Answer: The water came from a fish bowl that got knocked over. The bodies were goldfish.
In marble walls as white as milk, lined with skin as soft as silk, within a fountain crystal clear, a golden apple does appear. No doors are there to this stronghold -- Yet thieves break in and steal the gold.
Answer: An egg
How many months have 28 days?
Answer: All 12 of them.
A dad and son are in a car accident. The dad dies instantly and the son gets sent to hospital. The doctors have to operate on him, but one of the doctors turns around and says, “I can't operate on him... he's my son.” Who is the doctor?
Answer: His mother.
What can be broken but is never held?
Answer: A promise
While on my way to St. Ives, I saw a man with 7 wives. Each wife had 7 sacks. Each sack had 7 cats. Each cat had 7 kittens. Kitten, cats, sacks, wives, How many were going to St. Ives?
Answer: Just one, me.
What can you catch but not throw?
Answer: Cold
You are trapped in a dimly lit dungeon deep below the city of Berlin. There are two doors in the dungeon. You know that one door leads to freedom, and a holiday in the Canary Islands, while the other leads to death. There are two armed giants, each guarding one of the doors. You know that the giants' names are Ivan and Mike. You do not know which is which. You also know that one of them always tells the truth, while the other always tells lies. Yet again, you do not know which is which. You are allowed to ask one of the giants one question. What question should you ask?
Answer: You should ask one guard which door would the other guard pick as safe and choose the opposite door. The truthful guard will tell you that the other (the liar) will pick door X (wrong one). The liar will lie and tell you that the truthful guard would pick door X (wrong one).

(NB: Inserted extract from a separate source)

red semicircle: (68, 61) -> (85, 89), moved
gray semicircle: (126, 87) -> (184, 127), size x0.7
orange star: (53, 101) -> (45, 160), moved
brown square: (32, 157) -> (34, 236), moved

If an electric train is going south, what direction is the smoke going?
Answer: There is no smoke – it’s an electric train.
A blue house is made of blue bricks. A yellow house is made of yellow bricks. A red house is made of red bricks. An orange house is made of orange bricks. What would a green house be made of?
Answer: Glass
I'm tall when I'm young and short when I'm old. What am I?
Answer: A candle.
Riddles are word games as old as language itself and some have entered the collective imagination of people from all over the world to the point they become classics. Every culture has a myth or a story that involves a magical being protecting a passage and willing to step aside only for those who solve en enigma, for example. And who hasn’t heard about old-school riddles like the Sphynx’s riddle (“It walks on four legs in the morning, two legs at noon, and three legs in the evening. What is it?”). Brush up on your knowledge of these classic riddles with answers or discover new ones to add to your repertoire to add timeless sense to it.